I've discovered a strange performance problem: replacing a daxpy() call with daxpby() significantly degrades program scalability. I've written a simple test case (hopefully attached) which shows that, while daxpy() performance increases as I increase the number of threads, daxpby() performance remains completely unchanged. It's as if daxpby() isn't parallelized!
I'm using dense, aligned, million-element vectors of doubles. The vectors are uninitialized, but that shouldn't matter, and I'm using the same vectors for both calls.

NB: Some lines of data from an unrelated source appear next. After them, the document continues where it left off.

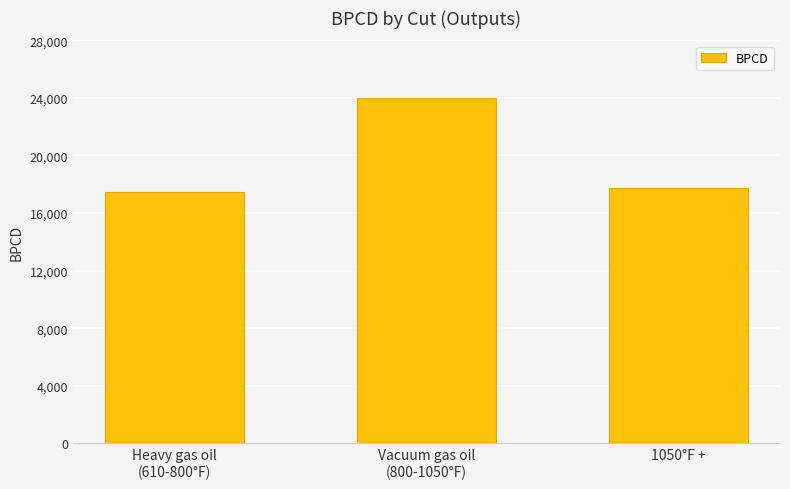

Rank the categories by value from lowest to highest.

Heavy gas oil
(610-800°F), 1050°F +, Vacuum gas oil
(800-1050°F)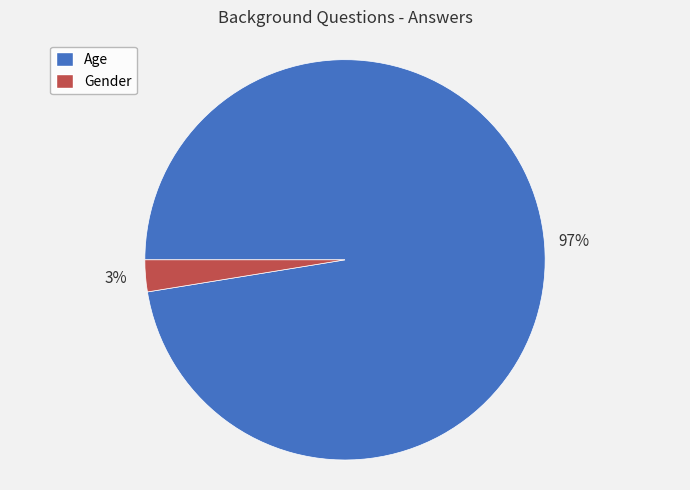

To the nearest percent, what is the average slice percentage?

50%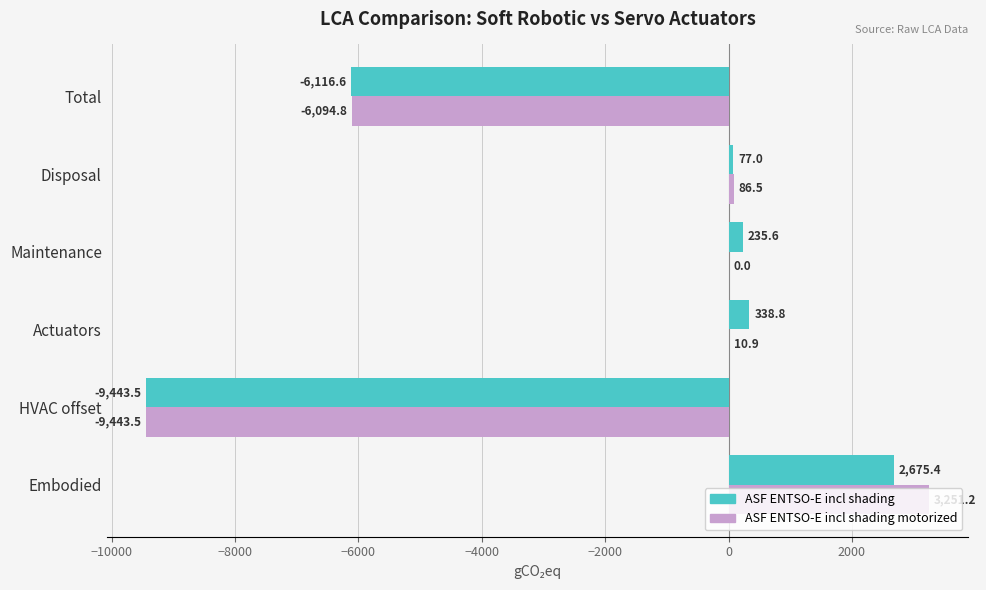

The value of ASF ENTSO-E incl shading motorized at Embodied is 1004.8. True or false?

False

I see the same behavior with mkl_2013.0.079 and mkl_2013_sp1.1.106.
Here's my program's output:
Threads=1; 1450.095253 daxpy() calls/sec
Threads=1; 1391.271988 daxpby() calls/sec
Threads=2; 2810.048711 daxpy() calls/sec
Threads=2; 1387.726834 daxpby() calls/sec
Threads=3; 4056.252211 daxpy() calls/sec
Threads=3; 1371.165840 daxpby() calls/sec
Threads=4; 5288.407756 daxpy() calls/sec
Threads=4; 1390.385973 daxpby() calls/sec
Threads=5; 6248.746533 daxpy() calls/sec
Threads=5; 1394.361390 daxpby() calls/sec
Threads=6; 7418.605490 daxpy() calls/sec
Threads=6; 1388.381384 daxpby() calls/sec
Threads=7; 8796.486642 daxpy() calls/sec
Threads=7; 1384.350895 daxpby() calls/sec
Threads=8; 9896.086698 daxpy() calls/sec
Threads=8; 1387.321742 daxpby() calls/sec
Note that the number of daxpy() calls per second increases as the number of threads increases, while the daxpby() throughput remains constant.